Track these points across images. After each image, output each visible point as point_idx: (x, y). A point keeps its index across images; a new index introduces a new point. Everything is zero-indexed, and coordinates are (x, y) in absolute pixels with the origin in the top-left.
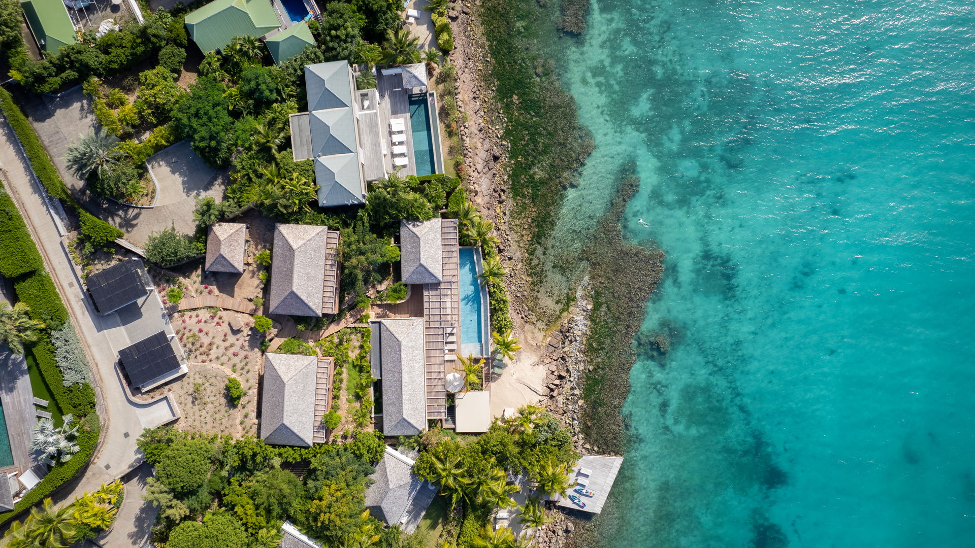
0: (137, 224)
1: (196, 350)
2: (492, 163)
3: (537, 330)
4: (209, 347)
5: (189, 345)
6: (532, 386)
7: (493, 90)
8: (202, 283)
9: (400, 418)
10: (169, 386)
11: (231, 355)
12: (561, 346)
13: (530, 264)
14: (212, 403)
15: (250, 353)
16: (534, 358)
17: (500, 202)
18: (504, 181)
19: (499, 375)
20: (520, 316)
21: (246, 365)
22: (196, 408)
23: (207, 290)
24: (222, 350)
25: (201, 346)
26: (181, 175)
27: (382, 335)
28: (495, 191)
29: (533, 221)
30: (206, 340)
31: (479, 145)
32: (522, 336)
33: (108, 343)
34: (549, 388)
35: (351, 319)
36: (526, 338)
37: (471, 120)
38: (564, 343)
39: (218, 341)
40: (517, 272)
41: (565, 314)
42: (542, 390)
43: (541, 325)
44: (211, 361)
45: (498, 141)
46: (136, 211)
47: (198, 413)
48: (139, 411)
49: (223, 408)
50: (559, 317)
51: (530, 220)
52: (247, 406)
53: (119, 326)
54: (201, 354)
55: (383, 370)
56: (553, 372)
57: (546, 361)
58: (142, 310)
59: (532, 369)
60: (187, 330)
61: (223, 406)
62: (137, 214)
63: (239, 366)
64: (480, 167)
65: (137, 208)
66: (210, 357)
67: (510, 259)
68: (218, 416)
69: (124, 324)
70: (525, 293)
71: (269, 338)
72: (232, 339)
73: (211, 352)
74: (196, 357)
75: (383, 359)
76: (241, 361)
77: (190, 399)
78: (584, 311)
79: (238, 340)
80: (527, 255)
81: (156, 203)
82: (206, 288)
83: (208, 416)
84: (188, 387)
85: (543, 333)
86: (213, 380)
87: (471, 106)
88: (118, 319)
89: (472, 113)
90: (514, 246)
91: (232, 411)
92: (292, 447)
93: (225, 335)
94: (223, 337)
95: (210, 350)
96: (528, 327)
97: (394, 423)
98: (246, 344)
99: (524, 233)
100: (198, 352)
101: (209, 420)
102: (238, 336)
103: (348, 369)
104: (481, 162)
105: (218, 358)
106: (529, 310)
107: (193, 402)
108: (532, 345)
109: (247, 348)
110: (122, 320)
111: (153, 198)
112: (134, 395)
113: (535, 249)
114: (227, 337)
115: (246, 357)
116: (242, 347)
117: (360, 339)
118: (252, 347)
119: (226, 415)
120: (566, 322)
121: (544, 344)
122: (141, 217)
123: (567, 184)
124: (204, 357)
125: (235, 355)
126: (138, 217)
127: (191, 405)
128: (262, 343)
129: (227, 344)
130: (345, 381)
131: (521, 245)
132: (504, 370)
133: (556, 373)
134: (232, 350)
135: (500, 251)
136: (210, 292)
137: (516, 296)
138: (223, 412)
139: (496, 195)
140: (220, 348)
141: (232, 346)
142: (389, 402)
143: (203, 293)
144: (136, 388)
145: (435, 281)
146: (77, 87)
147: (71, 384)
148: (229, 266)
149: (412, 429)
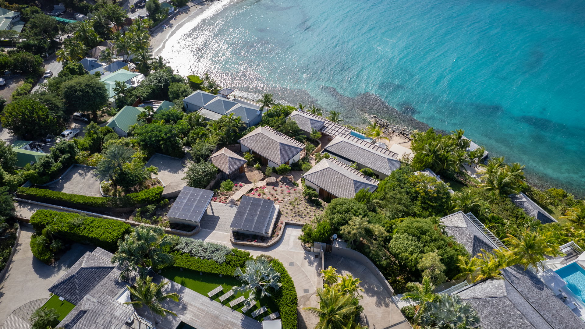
4: (273, 197)
9: (387, 160)
15: (294, 188)
22: (307, 218)
23: (239, 186)
24: (281, 195)
26: (164, 170)
27: (333, 151)
30: (268, 196)
39: (273, 192)
48: (281, 248)
53: (211, 232)
58: (215, 215)
61: (317, 210)
66: (280, 199)
69: (213, 230)
71: (293, 181)
73: (277, 197)
75: (346, 157)
81: (165, 184)
82: (236, 186)
84: (289, 214)
88: (207, 230)
93: (273, 189)
97: (388, 166)
98: (287, 186)
107: (302, 217)
110: (210, 229)
111: (159, 183)
112: (267, 243)
114: (275, 189)
115: (295, 191)
116: (288, 188)
118: (291, 186)
125: (289, 193)
128: (293, 183)
134: (285, 193)
136: (241, 186)
138: (321, 212)
141: (282, 191)
142: (373, 164)
143: (238, 189)
144: (264, 239)
145: (322, 124)
146: (70, 168)
147: (224, 258)
148: (239, 162)
149: (396, 163)
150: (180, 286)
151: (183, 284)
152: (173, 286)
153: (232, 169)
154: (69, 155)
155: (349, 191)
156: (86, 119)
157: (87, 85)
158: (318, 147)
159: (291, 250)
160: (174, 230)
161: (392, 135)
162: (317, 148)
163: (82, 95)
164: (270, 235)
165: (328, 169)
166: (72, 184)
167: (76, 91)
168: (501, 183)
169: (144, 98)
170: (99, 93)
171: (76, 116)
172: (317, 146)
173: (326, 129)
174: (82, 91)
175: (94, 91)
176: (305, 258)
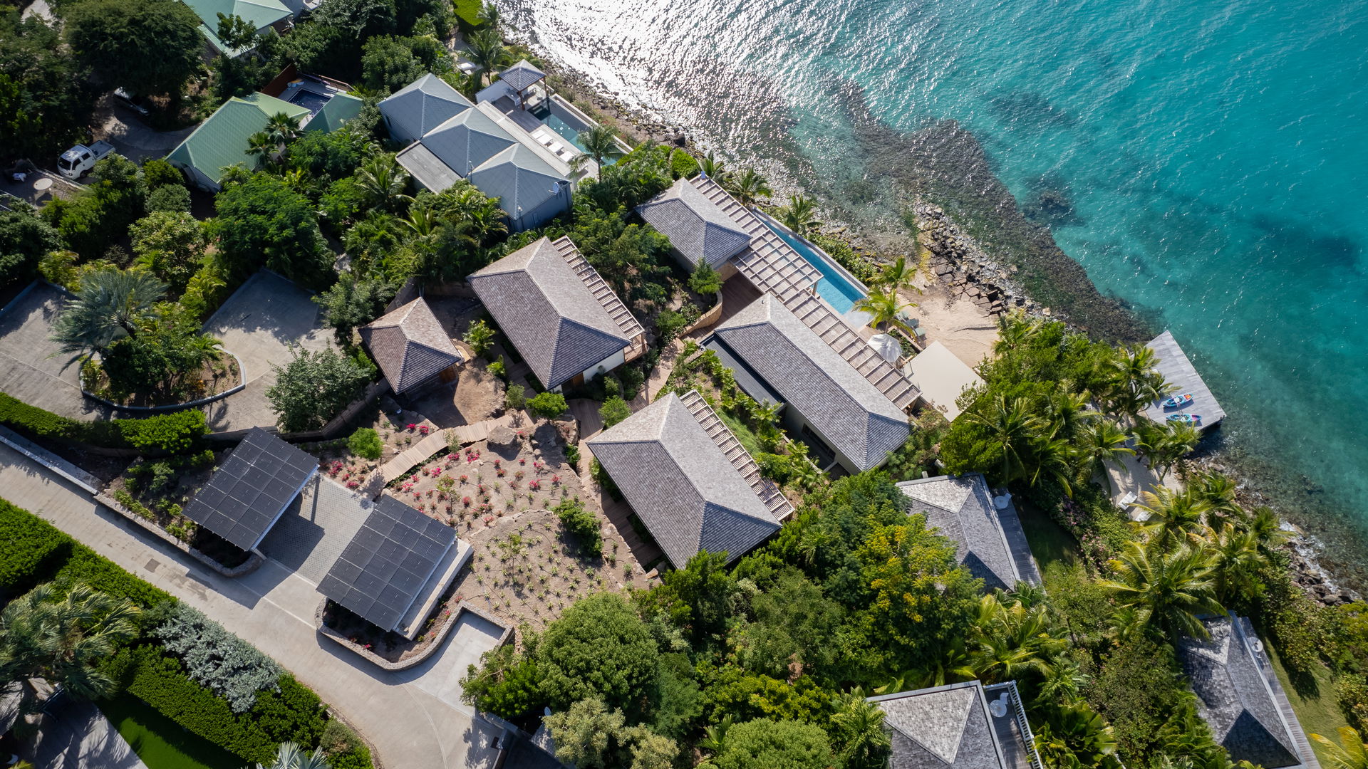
0: (229, 423)
1: (462, 517)
4: (482, 498)
8: (400, 430)
9: (865, 418)
10: (454, 596)
11: (529, 492)
12: (954, 268)
14: (556, 575)
15: (558, 475)
16: (940, 300)
21: (565, 493)
22: (532, 599)
23: (417, 432)
24: (507, 493)
25: (467, 505)
26: (265, 327)
27: (733, 346)
30: (470, 492)
33: (284, 612)
34: (995, 312)
35: (671, 362)
38: (954, 264)
39: (491, 480)
44: (500, 515)
46: (216, 406)
47: (542, 608)
48: (423, 684)
49: (582, 574)
50: (918, 244)
52: (618, 556)
53: (287, 575)
54: (476, 516)
55: (777, 388)
56: (978, 296)
58: (316, 522)
59: (951, 311)
60: (424, 497)
61: (578, 571)
62: (220, 410)
63: (555, 504)
65: (216, 400)
66: (495, 511)
68: (581, 592)
69: (295, 568)
71: (570, 440)
72: (511, 467)
73: (492, 501)
74: (469, 524)
75: (763, 374)
76: (552, 494)
77: (509, 593)
79: (523, 463)
81: (246, 378)
82: (413, 430)
83: (564, 600)
84: (492, 574)
85: (919, 271)
86: (528, 537)
88: (280, 566)
91: (599, 575)
92: (749, 553)
93: (497, 466)
94: (495, 472)
95: (486, 501)
97: (864, 437)
98: (541, 461)
100: (467, 518)
102: (520, 456)
105: (510, 507)
107: (519, 594)
109: (547, 467)
110: (286, 564)
111: (235, 373)
112: (393, 660)
114: (503, 467)
115: (556, 483)
116: (539, 470)
117: (706, 377)
118: (554, 462)
119: (595, 583)
120: (930, 242)
121: (933, 281)
122: (231, 409)
124: (485, 517)
125: (536, 488)
126: (225, 413)
127: (519, 601)
128: (567, 451)
129: (510, 477)
132: (922, 328)
133: (985, 295)
134: (525, 486)
136: (424, 433)
138: (585, 582)
140: (502, 489)
141: (519, 477)
142: (827, 418)
143: (413, 441)
144: (392, 643)
145: (741, 241)
146: (26, 291)
147: (252, 699)
148: (435, 358)
149: (894, 429)
150: (128, 749)
151: (136, 747)
152: (110, 744)
153: (411, 380)
154: (21, 257)
155: (687, 532)
156: (144, 111)
157: (133, 22)
158: (709, 314)
159: (445, 701)
160: (196, 553)
161: (958, 290)
162: (703, 317)
163: (119, 50)
164: (409, 636)
165: (654, 446)
166: (19, 342)
167: (103, 36)
168: (1166, 591)
169: (303, 66)
170: (168, 47)
171: (119, 97)
172: (705, 311)
173: (751, 257)
174: (119, 37)
175: (150, 42)
176: (467, 737)
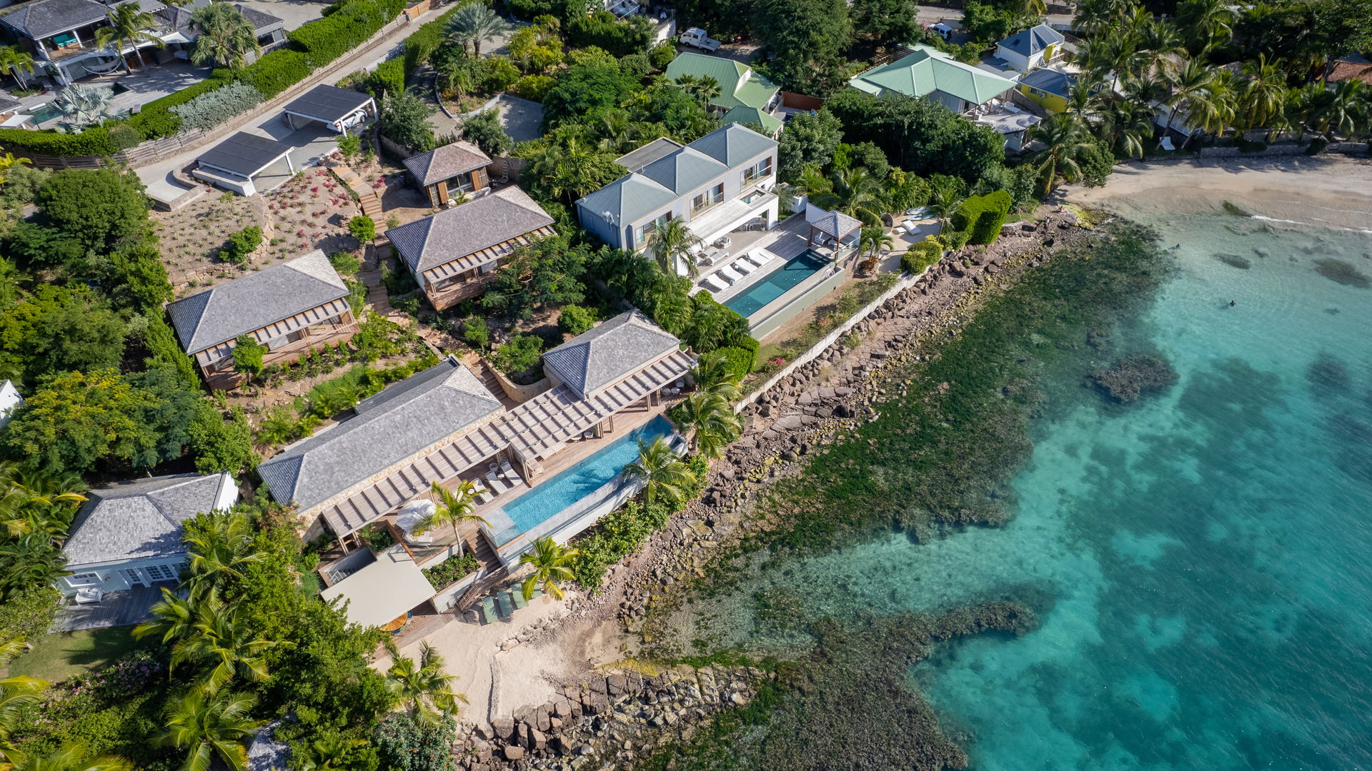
2: (826, 411)
3: (617, 643)
4: (295, 205)
5: (286, 190)
6: (500, 693)
7: (923, 359)
8: (384, 177)
11: (296, 230)
12: (619, 701)
13: (728, 558)
14: (209, 234)
16: (559, 670)
17: (784, 456)
18: (819, 444)
19: (483, 621)
20: (624, 599)
22: (193, 221)
24: (299, 218)
25: (292, 198)
28: (793, 440)
29: (801, 516)
30: (304, 200)
31: (835, 381)
32: (587, 625)
34: (516, 728)
35: (439, 342)
36: (589, 634)
37: (856, 354)
38: (629, 703)
39: (310, 210)
40: (696, 546)
41: (688, 668)
42: (503, 715)
43: (633, 644)
44: (276, 213)
45: (866, 403)
46: (436, 109)
47: (185, 225)
49: (206, 249)
50: (673, 663)
51: (797, 510)
52: (224, 279)
54: (281, 203)
56: (554, 714)
57: (568, 691)
59: (536, 678)
63: (283, 245)
64: (805, 398)
65: (441, 108)
66: (281, 211)
67: (710, 523)
68: (191, 248)
70: (671, 581)
72: (321, 221)
73: (289, 209)
74: (274, 199)
76: (293, 244)
77: (204, 211)
78: (722, 695)
79: (324, 227)
80: (737, 543)
83: (187, 237)
85: (621, 656)
86: (246, 220)
87: (876, 345)
89: (868, 350)
90: (734, 518)
91: (206, 261)
93: (323, 213)
94: (319, 212)
95: (291, 206)
96: (612, 626)
98: (323, 237)
99: (768, 516)
100: (281, 199)
101: (181, 240)
102: (330, 225)
103: (352, 373)
104: (815, 395)
105: (283, 219)
106: (647, 608)
107: (200, 215)
108: (582, 653)
109: (317, 240)
113: (756, 549)
114: (321, 216)
115: (301, 246)
116: (315, 236)
118: (323, 245)
119: (197, 256)
120: (675, 679)
121: (600, 671)
123: (905, 522)
124: (276, 205)
125: (299, 235)
127: (195, 215)
129: (311, 220)
130: (329, 376)
131: (746, 525)
132: (499, 623)
133: (557, 722)
134: (304, 228)
135: (709, 501)
136: (376, 187)
137: (654, 573)
138: (199, 251)
139: (789, 444)
140: (301, 215)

*TASK DIRECTIONS*: Write out exactly the lines above between the line with "53: (119, 326)" and the line with "148: (229, 266)", inclusive, and nothing beyond them.

*RESPONSE AREA*:
53: (119, 326)
54: (201, 354)
55: (383, 370)
56: (553, 372)
57: (546, 361)
58: (142, 310)
59: (532, 369)
60: (187, 330)
61: (223, 406)
62: (137, 214)
63: (239, 366)
64: (480, 167)
65: (137, 208)
66: (210, 357)
67: (510, 259)
68: (218, 416)
69: (124, 324)
70: (525, 293)
71: (269, 338)
72: (232, 339)
73: (211, 352)
74: (196, 357)
75: (383, 359)
76: (241, 361)
77: (190, 399)
78: (584, 311)
79: (238, 340)
80: (527, 255)
81: (156, 203)
82: (206, 288)
83: (208, 416)
84: (188, 387)
85: (543, 333)
86: (213, 380)
87: (471, 106)
88: (118, 319)
89: (472, 113)
90: (514, 246)
91: (232, 411)
92: (292, 447)
93: (225, 335)
94: (223, 337)
95: (210, 350)
96: (528, 327)
97: (394, 423)
98: (246, 344)
99: (524, 233)
100: (198, 352)
101: (209, 420)
102: (238, 336)
103: (348, 369)
104: (481, 162)
105: (218, 358)
106: (529, 310)
107: (193, 402)
108: (532, 345)
109: (247, 348)
110: (122, 320)
111: (153, 198)
112: (134, 395)
113: (535, 249)
114: (227, 337)
115: (246, 357)
116: (242, 347)
117: (360, 339)
118: (252, 347)
119: (226, 415)
120: (566, 322)
121: (544, 344)
122: (141, 217)
123: (567, 184)
124: (204, 357)
125: (235, 355)
126: (138, 217)
127: (191, 405)
128: (262, 343)
129: (227, 344)
130: (345, 381)
131: (521, 245)
132: (504, 370)
133: (556, 373)
134: (232, 350)
135: (500, 251)
136: (210, 292)
137: (516, 296)
138: (223, 412)
139: (496, 195)
140: (220, 348)
141: (232, 346)
142: (389, 402)
143: (203, 293)
144: (136, 388)
145: (435, 281)
146: (77, 87)
147: (71, 384)
148: (229, 266)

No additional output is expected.